# [What the task requires]
Below are lines of data; restate word for word those running from the line containing "right hip: (121, 270)" to the line containing "left knee: (259, 478)", inclusive, and no others.

"""

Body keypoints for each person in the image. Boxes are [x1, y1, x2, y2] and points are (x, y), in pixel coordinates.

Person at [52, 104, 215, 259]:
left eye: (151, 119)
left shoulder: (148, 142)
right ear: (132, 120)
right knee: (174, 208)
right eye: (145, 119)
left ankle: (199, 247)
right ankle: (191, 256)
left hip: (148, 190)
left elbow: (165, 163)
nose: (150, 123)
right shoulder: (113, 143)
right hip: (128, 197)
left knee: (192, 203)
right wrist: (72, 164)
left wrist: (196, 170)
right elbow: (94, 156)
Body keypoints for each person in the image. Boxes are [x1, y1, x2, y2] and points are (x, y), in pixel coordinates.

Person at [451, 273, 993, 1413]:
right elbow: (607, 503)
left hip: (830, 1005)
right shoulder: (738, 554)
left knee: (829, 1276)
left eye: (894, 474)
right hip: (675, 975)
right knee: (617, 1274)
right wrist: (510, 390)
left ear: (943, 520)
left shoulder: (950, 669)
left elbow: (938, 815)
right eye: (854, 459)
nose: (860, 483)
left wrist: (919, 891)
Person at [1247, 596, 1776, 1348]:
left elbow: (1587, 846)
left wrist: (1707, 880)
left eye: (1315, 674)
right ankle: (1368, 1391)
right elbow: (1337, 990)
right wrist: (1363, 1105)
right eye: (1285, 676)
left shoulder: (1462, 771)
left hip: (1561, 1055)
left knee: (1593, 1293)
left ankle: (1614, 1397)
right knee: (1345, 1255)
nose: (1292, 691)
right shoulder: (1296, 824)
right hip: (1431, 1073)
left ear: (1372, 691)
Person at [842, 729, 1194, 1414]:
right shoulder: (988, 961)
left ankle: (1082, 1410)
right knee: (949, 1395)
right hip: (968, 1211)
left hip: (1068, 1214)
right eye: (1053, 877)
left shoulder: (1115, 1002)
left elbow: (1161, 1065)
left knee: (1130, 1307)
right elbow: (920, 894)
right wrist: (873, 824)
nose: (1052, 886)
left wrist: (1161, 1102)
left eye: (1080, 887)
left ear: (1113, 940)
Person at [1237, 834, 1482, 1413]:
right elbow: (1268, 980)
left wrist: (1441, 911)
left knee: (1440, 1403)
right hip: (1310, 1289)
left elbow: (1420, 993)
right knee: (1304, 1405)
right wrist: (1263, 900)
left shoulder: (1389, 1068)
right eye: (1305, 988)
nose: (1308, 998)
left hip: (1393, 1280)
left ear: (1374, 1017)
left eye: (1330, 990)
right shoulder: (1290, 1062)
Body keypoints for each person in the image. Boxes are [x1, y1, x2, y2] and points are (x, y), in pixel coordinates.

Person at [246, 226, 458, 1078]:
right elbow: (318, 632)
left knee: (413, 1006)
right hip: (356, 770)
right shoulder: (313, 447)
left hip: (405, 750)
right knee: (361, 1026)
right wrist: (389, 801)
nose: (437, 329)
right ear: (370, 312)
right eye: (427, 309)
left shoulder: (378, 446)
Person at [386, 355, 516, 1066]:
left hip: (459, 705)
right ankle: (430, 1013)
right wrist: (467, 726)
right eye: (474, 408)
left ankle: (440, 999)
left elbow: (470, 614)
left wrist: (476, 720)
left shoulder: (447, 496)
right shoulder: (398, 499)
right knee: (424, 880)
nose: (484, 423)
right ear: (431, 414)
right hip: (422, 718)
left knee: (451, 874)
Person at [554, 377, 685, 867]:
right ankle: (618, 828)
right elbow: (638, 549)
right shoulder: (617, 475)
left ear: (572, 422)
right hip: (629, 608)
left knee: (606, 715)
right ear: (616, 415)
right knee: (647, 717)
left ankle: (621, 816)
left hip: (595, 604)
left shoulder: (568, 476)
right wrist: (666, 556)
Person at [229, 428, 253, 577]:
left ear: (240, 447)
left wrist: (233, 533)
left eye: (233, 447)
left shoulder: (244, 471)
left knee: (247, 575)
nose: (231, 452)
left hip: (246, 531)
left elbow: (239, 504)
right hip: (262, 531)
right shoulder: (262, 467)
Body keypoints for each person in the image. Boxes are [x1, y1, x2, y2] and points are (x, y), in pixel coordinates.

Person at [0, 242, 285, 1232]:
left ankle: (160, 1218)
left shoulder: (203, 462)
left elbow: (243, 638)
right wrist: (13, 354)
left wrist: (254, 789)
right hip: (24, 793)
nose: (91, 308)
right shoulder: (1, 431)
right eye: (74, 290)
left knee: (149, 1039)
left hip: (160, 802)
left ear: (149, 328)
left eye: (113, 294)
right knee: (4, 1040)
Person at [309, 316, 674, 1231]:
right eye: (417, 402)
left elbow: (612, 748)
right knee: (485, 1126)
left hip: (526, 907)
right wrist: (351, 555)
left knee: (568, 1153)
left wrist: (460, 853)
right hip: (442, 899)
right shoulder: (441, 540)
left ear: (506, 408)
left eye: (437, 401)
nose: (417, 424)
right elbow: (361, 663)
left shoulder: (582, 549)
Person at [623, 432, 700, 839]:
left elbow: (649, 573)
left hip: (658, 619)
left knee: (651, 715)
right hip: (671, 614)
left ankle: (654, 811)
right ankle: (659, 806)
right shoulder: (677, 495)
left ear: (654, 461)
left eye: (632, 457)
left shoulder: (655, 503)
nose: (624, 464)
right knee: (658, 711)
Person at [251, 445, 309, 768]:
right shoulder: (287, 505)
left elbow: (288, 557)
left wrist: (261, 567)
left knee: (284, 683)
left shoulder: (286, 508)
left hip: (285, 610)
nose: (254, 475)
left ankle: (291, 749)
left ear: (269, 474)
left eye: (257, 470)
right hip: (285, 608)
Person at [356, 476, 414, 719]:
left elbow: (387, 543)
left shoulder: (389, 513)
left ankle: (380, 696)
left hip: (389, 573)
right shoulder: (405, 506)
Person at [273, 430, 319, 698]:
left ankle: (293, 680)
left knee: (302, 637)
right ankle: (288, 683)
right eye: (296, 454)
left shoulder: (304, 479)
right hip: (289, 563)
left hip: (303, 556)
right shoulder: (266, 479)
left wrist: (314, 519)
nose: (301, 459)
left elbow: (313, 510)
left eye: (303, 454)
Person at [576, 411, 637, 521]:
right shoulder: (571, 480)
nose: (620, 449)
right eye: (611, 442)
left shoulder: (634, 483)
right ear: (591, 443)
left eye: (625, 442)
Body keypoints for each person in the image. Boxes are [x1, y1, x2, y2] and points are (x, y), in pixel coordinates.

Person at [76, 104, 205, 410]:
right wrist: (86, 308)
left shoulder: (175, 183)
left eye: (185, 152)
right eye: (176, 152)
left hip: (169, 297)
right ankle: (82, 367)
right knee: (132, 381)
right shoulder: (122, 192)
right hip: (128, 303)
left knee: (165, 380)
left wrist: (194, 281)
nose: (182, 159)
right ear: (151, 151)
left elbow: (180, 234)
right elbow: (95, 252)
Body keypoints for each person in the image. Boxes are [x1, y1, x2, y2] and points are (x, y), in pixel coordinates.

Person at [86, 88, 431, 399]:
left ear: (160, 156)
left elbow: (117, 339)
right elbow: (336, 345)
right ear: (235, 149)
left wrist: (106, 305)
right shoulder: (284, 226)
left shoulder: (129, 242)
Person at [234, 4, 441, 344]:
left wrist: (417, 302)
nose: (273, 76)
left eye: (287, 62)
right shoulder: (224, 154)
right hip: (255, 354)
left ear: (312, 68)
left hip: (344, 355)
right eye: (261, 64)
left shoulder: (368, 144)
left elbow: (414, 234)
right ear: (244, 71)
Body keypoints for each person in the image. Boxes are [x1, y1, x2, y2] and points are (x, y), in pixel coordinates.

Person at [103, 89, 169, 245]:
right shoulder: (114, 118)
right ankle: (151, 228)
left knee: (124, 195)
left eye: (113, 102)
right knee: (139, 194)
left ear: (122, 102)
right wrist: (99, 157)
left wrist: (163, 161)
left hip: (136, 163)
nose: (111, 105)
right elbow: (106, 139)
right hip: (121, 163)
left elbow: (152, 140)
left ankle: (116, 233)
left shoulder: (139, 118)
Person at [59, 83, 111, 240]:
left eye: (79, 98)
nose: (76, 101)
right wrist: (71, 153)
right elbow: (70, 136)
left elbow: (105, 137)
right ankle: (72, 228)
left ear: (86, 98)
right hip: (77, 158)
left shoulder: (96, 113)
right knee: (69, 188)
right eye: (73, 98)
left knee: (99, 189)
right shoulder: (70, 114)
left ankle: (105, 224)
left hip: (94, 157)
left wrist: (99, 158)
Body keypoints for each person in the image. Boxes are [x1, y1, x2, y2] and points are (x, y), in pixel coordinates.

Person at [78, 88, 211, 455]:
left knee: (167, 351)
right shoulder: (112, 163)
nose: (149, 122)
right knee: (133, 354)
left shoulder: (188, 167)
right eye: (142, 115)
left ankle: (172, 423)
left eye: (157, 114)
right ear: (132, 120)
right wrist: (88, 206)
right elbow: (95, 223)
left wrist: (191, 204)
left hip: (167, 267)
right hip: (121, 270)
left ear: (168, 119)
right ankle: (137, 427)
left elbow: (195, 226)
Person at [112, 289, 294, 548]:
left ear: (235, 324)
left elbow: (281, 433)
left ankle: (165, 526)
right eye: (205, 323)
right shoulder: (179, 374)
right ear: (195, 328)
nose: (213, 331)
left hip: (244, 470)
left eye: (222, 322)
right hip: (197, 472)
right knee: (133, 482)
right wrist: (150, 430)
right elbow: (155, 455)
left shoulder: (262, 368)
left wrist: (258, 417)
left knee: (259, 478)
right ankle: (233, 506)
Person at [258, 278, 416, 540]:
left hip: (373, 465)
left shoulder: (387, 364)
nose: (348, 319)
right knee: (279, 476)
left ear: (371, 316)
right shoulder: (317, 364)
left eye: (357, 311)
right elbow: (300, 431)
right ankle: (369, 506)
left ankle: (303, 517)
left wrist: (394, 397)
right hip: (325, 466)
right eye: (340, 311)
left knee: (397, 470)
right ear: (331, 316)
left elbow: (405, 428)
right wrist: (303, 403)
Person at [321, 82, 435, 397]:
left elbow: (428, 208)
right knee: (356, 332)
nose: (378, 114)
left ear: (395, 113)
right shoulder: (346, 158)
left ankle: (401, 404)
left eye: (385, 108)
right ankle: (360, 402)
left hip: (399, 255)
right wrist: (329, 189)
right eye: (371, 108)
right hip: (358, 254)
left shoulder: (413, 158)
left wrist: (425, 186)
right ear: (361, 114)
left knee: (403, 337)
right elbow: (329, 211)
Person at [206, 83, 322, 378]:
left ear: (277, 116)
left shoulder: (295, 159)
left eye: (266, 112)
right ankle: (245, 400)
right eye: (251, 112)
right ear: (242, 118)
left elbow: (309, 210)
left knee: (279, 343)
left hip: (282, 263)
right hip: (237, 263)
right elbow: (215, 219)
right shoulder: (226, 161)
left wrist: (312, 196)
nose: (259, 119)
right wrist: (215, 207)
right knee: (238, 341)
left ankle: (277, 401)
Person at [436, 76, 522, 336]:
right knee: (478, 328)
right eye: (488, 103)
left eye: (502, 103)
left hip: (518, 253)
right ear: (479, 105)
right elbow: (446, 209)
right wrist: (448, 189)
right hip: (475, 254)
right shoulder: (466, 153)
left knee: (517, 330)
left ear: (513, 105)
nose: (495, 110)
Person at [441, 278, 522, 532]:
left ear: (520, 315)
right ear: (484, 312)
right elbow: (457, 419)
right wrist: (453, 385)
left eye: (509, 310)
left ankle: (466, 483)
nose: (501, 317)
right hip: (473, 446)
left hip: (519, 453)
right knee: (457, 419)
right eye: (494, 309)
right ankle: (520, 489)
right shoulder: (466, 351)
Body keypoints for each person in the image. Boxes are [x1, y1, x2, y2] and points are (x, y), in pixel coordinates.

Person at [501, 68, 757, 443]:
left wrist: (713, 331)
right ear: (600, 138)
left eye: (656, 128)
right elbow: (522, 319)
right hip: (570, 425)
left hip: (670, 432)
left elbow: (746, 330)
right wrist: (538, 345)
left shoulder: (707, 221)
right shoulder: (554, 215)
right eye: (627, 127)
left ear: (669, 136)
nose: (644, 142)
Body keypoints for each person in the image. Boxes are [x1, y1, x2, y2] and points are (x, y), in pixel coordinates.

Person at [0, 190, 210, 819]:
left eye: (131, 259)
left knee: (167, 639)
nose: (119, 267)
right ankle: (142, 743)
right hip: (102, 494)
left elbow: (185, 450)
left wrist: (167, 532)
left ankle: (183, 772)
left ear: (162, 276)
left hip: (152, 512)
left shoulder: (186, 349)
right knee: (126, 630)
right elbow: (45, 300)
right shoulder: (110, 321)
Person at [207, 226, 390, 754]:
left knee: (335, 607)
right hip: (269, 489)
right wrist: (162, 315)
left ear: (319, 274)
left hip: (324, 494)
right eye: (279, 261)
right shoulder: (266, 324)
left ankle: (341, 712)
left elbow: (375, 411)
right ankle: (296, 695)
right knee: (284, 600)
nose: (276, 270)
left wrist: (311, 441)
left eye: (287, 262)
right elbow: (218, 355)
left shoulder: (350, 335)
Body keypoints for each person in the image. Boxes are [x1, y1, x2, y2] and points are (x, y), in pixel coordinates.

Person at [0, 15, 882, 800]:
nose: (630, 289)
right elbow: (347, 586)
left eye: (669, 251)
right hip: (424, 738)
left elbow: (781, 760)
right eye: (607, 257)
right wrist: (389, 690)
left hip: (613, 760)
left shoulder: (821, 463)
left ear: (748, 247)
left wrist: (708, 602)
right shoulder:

"""

# [Response to this task]
right hip: (121, 270)
left ear: (168, 119)
right ankle: (137, 427)
left elbow: (195, 226)
Person at [112, 289, 294, 548]:
left ear: (235, 324)
left elbow: (281, 433)
left ankle: (165, 526)
right eye: (205, 323)
right shoulder: (179, 374)
right ear: (195, 328)
nose: (213, 331)
left hip: (244, 470)
left eye: (222, 322)
right hip: (197, 472)
right knee: (133, 482)
right wrist: (150, 430)
right elbow: (155, 455)
left shoulder: (262, 368)
left wrist: (258, 417)
left knee: (259, 478)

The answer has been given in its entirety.